Você vem com a sua zoeira
achando que tá arrasando
no fundo sabe
que a tortura que faz
disfarça o limbo em que sua alma habita
Que tal lidar com o vazio ao invés de ruir seu afim?
Borá lá, buscar um real motivo para sorrir
Porque rir de outros é pleito de otário e sequelado!
 
Por vezes a certeza é confundida com clareza. Saiba que quando há clareza, dispensada é a certeza.
A solução para o medo é a confiança.

Palavras possuem suas próprias asas.
 
- Não vou embora só porque a pressão mudou e o tempo partiu, não mesmo! Quer saber, vou ficar e você se aconchegue pra lá.


Nas trêmulas linhas
o desafio sussurra
fratura as unhas
e a densidade
sopro estafante
Me nego,
mas que incerto
ainda que irresoluta
não estranho a luta. 


- Não vejo o revelo que você exalta sem medo, mas percebo que alguns encontram o buraco enquanto outros, o amado.


Meu pedido
como vírus sorrateiro
desapercebido,
desaparecido
ainda flutua sobre a água pura
e o brado absorvido
a qualquer distração será perdido.


Em dia cheio de marasmo, é fácil reconhecer o que faz entristecer. 
 


Quantas desculpas você inventa para que outro assuma, o que de fato é seu encargo?

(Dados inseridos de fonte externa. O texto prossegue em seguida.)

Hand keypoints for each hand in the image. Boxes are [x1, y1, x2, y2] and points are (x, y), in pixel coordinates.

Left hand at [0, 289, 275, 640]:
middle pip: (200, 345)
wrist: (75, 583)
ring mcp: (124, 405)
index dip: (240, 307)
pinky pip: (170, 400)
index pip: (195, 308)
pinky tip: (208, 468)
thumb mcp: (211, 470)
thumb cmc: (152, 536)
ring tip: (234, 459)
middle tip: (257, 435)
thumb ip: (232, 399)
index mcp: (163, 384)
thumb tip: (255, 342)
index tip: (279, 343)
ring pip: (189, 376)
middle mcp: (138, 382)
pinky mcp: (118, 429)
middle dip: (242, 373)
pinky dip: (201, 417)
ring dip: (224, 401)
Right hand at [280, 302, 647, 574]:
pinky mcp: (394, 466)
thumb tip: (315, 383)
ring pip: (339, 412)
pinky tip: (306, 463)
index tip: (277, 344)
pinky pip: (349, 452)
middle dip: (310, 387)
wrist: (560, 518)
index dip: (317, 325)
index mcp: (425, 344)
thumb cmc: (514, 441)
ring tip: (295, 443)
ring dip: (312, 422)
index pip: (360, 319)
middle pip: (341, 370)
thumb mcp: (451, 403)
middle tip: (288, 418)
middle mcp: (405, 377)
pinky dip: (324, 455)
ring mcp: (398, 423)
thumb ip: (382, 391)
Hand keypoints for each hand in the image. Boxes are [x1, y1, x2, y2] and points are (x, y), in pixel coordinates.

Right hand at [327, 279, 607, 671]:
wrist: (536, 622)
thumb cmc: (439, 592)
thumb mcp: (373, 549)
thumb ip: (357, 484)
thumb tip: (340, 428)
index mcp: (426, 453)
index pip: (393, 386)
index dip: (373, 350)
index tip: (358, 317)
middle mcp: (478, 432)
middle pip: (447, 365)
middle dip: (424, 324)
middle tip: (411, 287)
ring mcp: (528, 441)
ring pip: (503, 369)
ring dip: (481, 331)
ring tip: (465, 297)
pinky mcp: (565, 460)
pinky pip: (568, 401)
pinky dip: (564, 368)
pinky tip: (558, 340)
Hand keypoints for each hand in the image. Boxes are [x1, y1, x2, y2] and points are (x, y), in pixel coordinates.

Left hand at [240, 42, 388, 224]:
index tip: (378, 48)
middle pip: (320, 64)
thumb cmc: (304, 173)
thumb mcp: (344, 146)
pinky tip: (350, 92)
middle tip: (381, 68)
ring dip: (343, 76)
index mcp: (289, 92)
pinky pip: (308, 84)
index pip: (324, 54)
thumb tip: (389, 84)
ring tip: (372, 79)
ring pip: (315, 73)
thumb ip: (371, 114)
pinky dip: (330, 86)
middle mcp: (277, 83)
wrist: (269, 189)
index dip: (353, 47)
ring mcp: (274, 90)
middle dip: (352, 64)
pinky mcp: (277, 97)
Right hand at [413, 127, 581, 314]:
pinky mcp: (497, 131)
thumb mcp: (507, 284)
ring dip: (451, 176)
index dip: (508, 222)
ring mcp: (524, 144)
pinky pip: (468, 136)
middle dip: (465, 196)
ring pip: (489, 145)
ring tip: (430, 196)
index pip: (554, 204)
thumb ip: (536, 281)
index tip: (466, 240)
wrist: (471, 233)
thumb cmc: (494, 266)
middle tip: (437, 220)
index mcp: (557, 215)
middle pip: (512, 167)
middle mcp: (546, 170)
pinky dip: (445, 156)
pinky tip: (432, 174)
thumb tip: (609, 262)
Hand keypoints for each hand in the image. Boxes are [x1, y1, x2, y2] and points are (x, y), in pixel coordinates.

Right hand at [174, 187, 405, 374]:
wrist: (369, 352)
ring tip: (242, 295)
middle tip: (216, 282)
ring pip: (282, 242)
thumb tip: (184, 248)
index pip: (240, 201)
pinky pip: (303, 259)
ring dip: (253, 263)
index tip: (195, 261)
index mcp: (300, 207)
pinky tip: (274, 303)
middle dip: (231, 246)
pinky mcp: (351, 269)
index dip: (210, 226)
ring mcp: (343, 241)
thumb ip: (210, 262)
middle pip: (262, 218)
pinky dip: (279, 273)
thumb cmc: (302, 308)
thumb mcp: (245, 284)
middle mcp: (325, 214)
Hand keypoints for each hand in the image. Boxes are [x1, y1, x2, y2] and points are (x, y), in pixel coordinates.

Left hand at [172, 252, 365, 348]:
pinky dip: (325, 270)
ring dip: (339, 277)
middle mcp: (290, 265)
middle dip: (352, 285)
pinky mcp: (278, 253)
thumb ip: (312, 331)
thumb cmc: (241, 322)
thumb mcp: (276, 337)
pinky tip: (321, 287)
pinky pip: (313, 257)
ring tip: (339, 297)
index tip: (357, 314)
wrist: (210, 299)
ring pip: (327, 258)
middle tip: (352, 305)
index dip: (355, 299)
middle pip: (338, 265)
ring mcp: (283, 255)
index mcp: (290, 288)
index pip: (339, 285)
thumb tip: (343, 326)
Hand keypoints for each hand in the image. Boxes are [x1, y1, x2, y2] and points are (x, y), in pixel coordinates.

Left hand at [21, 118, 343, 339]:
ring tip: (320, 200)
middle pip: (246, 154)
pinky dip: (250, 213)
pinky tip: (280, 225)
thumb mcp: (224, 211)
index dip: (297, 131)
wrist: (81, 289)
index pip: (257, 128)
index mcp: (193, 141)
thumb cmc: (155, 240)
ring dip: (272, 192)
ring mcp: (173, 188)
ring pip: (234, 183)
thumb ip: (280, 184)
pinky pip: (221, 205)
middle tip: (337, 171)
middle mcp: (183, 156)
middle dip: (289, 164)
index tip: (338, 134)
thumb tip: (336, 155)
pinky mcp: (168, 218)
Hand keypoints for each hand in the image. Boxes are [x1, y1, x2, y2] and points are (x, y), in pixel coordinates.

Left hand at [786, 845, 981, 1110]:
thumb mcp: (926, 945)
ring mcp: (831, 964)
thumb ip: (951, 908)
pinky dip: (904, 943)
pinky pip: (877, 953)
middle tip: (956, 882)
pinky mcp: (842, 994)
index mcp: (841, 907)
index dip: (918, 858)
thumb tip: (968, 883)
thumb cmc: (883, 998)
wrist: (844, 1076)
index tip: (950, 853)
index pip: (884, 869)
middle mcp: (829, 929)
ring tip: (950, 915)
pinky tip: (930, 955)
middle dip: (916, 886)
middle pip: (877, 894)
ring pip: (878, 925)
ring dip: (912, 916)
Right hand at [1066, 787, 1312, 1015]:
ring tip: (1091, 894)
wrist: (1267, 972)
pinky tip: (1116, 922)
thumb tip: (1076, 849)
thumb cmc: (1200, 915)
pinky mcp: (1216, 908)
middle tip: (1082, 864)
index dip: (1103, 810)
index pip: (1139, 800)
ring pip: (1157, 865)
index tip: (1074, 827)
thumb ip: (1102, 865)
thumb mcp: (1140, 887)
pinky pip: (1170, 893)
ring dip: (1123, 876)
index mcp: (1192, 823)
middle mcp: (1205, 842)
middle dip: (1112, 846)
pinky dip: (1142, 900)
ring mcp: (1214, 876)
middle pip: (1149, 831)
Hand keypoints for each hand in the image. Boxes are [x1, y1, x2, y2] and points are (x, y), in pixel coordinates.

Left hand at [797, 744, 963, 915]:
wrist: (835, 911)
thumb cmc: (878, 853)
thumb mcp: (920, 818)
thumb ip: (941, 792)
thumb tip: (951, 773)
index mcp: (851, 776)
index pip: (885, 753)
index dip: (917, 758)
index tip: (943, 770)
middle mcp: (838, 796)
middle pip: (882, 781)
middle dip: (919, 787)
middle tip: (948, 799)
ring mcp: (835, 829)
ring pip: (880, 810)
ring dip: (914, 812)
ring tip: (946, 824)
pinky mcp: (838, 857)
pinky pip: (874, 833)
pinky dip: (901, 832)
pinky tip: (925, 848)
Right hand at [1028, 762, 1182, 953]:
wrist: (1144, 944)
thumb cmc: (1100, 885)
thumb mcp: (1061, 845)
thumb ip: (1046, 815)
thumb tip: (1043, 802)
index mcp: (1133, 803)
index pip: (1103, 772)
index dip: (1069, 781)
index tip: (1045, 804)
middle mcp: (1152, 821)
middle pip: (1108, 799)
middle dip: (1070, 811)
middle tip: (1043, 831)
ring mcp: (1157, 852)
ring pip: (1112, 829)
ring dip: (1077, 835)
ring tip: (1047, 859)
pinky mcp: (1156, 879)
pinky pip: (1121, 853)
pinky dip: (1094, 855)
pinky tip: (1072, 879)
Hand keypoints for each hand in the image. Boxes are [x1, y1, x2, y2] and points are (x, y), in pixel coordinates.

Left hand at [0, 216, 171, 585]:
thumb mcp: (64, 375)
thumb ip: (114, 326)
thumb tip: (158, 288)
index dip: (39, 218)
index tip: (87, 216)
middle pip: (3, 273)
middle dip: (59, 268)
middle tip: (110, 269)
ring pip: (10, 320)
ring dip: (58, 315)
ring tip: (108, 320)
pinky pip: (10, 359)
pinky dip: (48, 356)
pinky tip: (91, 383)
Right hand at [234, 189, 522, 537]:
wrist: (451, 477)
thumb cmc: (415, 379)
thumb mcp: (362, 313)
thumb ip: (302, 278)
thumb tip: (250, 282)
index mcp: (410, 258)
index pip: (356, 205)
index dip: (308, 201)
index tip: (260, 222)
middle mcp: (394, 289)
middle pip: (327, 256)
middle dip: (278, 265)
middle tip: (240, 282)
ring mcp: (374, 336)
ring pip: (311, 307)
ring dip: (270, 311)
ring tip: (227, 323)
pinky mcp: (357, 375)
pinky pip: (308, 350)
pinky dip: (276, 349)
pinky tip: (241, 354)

Nossos vícios são da tristeza, resquícios. Vamos então sonhar que as estrelas podemos tocar, quem sabe assim, é possível ver outro mundo.
O dia foi escolhido, se era preciso, digo, muitas ainda são puxadas pelos cabelos. O mundo empurra a porta enquanto nós já ultrapassamos paredes!

#UmDiaSemMulher

 

A chuva cantava para a janela. Enquanto ela, encantada ouvia, adormeceu sombria massacrada pela suave brisa. 

 Quando absorto, aquele que parece morto, tropeça na boçalidade e nunca mais ganha idade. 

Conivente, como sempre, ela despertava com o suposto no rosto. Um dia de sol ausente, foi substituída por outra correspondente.